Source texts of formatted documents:

+---+

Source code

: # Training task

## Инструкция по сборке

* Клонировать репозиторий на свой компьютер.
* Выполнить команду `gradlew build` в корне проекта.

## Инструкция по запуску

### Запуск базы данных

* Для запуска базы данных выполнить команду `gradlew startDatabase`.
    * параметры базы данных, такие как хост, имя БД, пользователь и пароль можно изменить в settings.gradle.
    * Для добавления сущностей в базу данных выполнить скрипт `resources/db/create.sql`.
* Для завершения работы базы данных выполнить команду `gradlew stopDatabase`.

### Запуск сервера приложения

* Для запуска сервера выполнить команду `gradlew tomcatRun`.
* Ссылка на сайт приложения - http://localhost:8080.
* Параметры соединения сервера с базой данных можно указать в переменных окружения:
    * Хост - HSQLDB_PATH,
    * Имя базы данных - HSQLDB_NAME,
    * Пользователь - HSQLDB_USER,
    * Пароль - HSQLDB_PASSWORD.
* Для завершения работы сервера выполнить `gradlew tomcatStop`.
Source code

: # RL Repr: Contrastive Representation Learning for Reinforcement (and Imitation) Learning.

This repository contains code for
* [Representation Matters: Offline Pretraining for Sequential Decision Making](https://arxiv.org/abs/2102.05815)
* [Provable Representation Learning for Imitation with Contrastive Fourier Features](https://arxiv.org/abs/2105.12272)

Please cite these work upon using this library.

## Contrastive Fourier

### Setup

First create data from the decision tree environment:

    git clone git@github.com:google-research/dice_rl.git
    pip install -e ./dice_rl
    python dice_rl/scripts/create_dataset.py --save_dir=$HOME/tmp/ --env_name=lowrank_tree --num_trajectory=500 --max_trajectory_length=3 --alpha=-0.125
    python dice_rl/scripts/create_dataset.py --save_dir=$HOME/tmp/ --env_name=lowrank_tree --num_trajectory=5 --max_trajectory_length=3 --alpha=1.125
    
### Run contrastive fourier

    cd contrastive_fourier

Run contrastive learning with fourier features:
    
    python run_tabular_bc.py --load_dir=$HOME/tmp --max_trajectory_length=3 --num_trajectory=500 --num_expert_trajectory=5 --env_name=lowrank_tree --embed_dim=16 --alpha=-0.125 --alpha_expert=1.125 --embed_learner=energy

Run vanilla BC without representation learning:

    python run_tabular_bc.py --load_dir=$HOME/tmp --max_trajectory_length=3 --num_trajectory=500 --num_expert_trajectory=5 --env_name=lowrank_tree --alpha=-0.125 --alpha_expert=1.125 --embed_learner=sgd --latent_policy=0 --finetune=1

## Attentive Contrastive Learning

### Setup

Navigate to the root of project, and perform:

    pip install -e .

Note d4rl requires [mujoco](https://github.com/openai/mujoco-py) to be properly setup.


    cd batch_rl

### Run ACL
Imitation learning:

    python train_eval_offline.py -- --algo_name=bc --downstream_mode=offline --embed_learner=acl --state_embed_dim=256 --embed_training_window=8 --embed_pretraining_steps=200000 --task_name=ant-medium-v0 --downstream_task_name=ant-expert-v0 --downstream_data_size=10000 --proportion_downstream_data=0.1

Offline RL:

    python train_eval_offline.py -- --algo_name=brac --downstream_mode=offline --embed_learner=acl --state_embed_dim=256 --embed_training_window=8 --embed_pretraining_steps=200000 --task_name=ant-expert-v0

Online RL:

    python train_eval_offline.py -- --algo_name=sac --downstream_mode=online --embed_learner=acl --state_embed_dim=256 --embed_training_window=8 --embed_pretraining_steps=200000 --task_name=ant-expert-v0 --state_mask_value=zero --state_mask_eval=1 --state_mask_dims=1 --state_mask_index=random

+---+

Problem to solve
Copy each line of the listing above character for character.

Task result
Source code

: # Training task

## Инструкция по сборке

* Клонировать репозиторий на свой компьютер.
* Выполнить команду `gradlew build` в корне проекта.

## Инструкция по запуску

### Запуск базы данных

* Для запуска базы данных выполнить команду `gradlew startDatabase`.
    * параметры базы данных, такие как хост, имя БД, пользователь и пароль можно изменить в settings.gradle.
    * Для добавления сущностей в базу данных выполнить скрипт `resources/db/create.sql`.
* Для завершения работы базы данных выполнить команду `gradlew stopDatabase`.

### Запуск сервера приложения

* Для запуска сервера выполнить команду `gradlew tomcatRun`.
* Ссылка на сайт приложения - http://localhost:8080.
* Параметры соединения сервера с базой данных можно указать в переменных окружения:
    * Хост - HSQLDB_PATH,
    * Имя базы данных - HSQLDB_NAME,
    * Пользователь - HSQLDB_USER,
    * Пароль - HSQLDB_PASSWORD.
* Для завершения работы сервера выполнить `gradlew tomcatStop`.
Source code

: # RL Repr: Contrastive Representation Learning for Reinforcement (and Imitation) Learning.

This repository contains code for
* [Representation Matters: Offline Pretraining for Sequential Decision Making](https://arxiv.org/abs/2102.05815)
* [Provable Representation Learning for Imitation with Contrastive Fourier Features](https://arxiv.org/abs/2105.12272)

Please cite these work upon using this library.

## Contrastive Fourier

### Setup

First create data from the decision tree environment:

    git clone git@github.com:google-research/dice_rl.git
    pip install -e ./dice_rl
    python dice_rl/scripts/create_dataset.py --save_dir=$HOME/tmp/ --env_name=lowrank_tree --num_trajectory=500 --max_trajectory_length=3 --alpha=-0.125
    python dice_rl/scripts/create_dataset.py --save_dir=$HOME/tmp/ --env_name=lowrank_tree --num_trajectory=5 --max_trajectory_length=3 --alpha=1.125
    
### Run contrastive fourier

    cd contrastive_fourier

Run contrastive learning with fourier features:
    
    python run_tabular_bc.py --load_dir=$HOME/tmp --max_trajectory_length=3 --num_trajectory=500 --num_expert_trajectory=5 --env_name=lowrank_tree --embed_dim=16 --alpha=-0.125 --alpha_expert=1.125 --embed_learner=energy

Run vanilla BC without representation learning:

    python run_tabular_bc.py --load_dir=$HOME/tmp --max_trajectory_length=3 --num_trajectory=500 --num_expert_trajectory=5 --env_name=lowrank_tree --alpha=-0.125 --alpha_expert=1.125 --embed_learner=sgd --latent_policy=0 --finetune=1

## Attentive Contrastive Learning

### Setup

Navigate to the root of project, and perform:

    pip install -e .

Note d4rl requires [mujoco](https://github.com/openai/mujoco-py) to be properly setup.


    cd batch_rl

### Run ACL
Imitation learning:

    python train_eval_offline.py -- --algo_name=bc --downstream_mode=offline --embed_learner=acl --state_embed_dim=256 --embed_training_window=8 --embed_pretraining_steps=200000 --task_name=ant-medium-v0 --downstream_task_name=ant-expert-v0 --downstream_data_size=10000 --proportion_downstream_data=0.1

Offline RL:

    python train_eval_offline.py -- --algo_name=brac --downstream_mode=offline --embed_learner=acl --state_embed_dim=256 --embed_training_window=8 --embed_pretraining_steps=200000 --task_name=ant-expert-v0

Online RL:

    python train_eval_offline.py -- --algo_name=sac --downstream_mode=online --embed_learner=acl --state_embed_dim=256 --embed_training_window=8 --embed_pretraining_steps=200000 --task_name=ant-expert-v0 --state_mask_value=zero --state_mask_eval=1 --state_mask_dims=1 --state_mask_index=random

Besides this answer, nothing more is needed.